Syukur ialah mengakui kebaikan terhadap apa yang terjadi atau diterima seseorang. Syukur terdiri atas tiga perkara, yaitu ilmu, keadaan dan, perbuatan.
Ilmu adalah mengetahui bahwa nikmat itu berasal dari Dzat yang memberi nikmat, yakni Allah, keadaannya ialah kegembiraan yang muncul setelah memperoleh nikmat, dan amalnya ialah melaksanakan apa yang dikehendaki oleh Dzat pemberi nikmat.
Perbuatan ( amalan ) ini berkaitan dengan hati, anggota tubuh, dan lisan. Kaitannya dengan hati ialah adanya kehendak ( niat ) untuk melaksanakan kebaikan dan merahasiakannya dari seluruh makhluk. Kaitannya dengan lisan ialah melahirkan rasa syukur dengan memanjatkan do’a, sedangkan kaitannya dengan anggota tubuh ialah mempergunakan nikmat Allah tersebut untuk melakukan ketaatan kepada-Nya, dan menjaga dari penggunaan kemaksiatan. Perlu diingat, bahwa seseorang yang bersyukur kecuali bila ia mempergunakan nikmat-Nya tersebut untuk perkara yang disukai-Nya, bukan perkara yang dibenci-Nya. Inilah yang diisyaratkan Allah dalam firman-Nya:
“Dan (ingatlah juga), tatkala Tuhanmu memaklumkan; “Sesungguhnya jika kamu bersyukur, pasti Kami akan menambah (nikmat) kepadamu, dan jika kamu mengingkari (nikmat-Ku), Maka Sesungguhnya azab-Ku sangat pedih.’’ (QS. Ibrahim: 7)

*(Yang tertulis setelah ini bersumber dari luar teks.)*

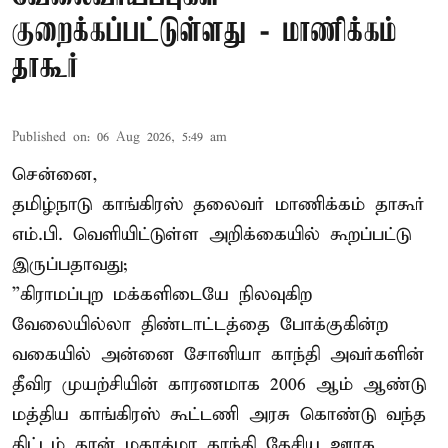
குறைக்கப்பட்டுள்ளது - மாணிக்கம்
தாகூர்
Published on
:
06 Aug 2026, 5:49 am
சென்னை,
தமிழ்நாடு காங்கிரஸ் தலைவர் மாணிக்கம் தாகூர்
எம்.பி. வெளியிட்டுள்ள அறிக்கையில் கூறப்பட்டு
இருப்பதாவது;
”கிராமப்புற மக்களிடையே நிலவுகிற
வேலையில்லா திண்டாட்டத்தை போக்குகின்ற
வகையில் அன்னை சோனியா காந்தி அவர்களின்
தீவிர முயற்சியின் காரணமாக 2006 ஆம் ஆண்டு
மத்திய காங்கிரஸ் கூட்டணி அரசு கொண்டு வந்த
திட்டம் தான் மகாத்மா காந்தி தேசிய ஊரக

Syukur itu bukan saja dalam pengetahuan memperoleh nikmat saja, tetapi juga dalam menerima musibah. Jika ditelusuri, dalam menerima musibah terdapat lima perkara yang patut disyukuri, yaitu :
    Setiap menerima musibah hendaklah mengingat musibah yang lebih besar dan lebih hebat sebab perkara yang ditakdirkan Allah itu tiada batas. Bayangkan jika anda menambah penderitaan yang lebih hebat lagi dari penderitaan yang lebih hebat lagi dari penderitaan tersebut.
    Penderitaan itu bukanlah menyangkut masalah agama yang akan sangat buruk akibatnya. Disebutkan dalam hadis sebuah do’a,’’ Ya Allah, janganlah Engkau jadikan musibah kami menyangkut urusan agama kami.’’
    Musibah itu pada dasarnya telah ditetapkan Allah SWT. Dalam kitab disisi-Nya, yang pasti akan sampai juga pada kita.
    Tidak ada satu musibah pun melahirkan melainkan dapat dimungkinkan penangguhannya hingga di akhirat, maka akan lebih baik jika musibah itu ditimpakan di dunia.
    Musibah itu lebih besar daripada musibah itu sendiri, artinya musibah itu tidak akan memberi manfaat di hari kemudian.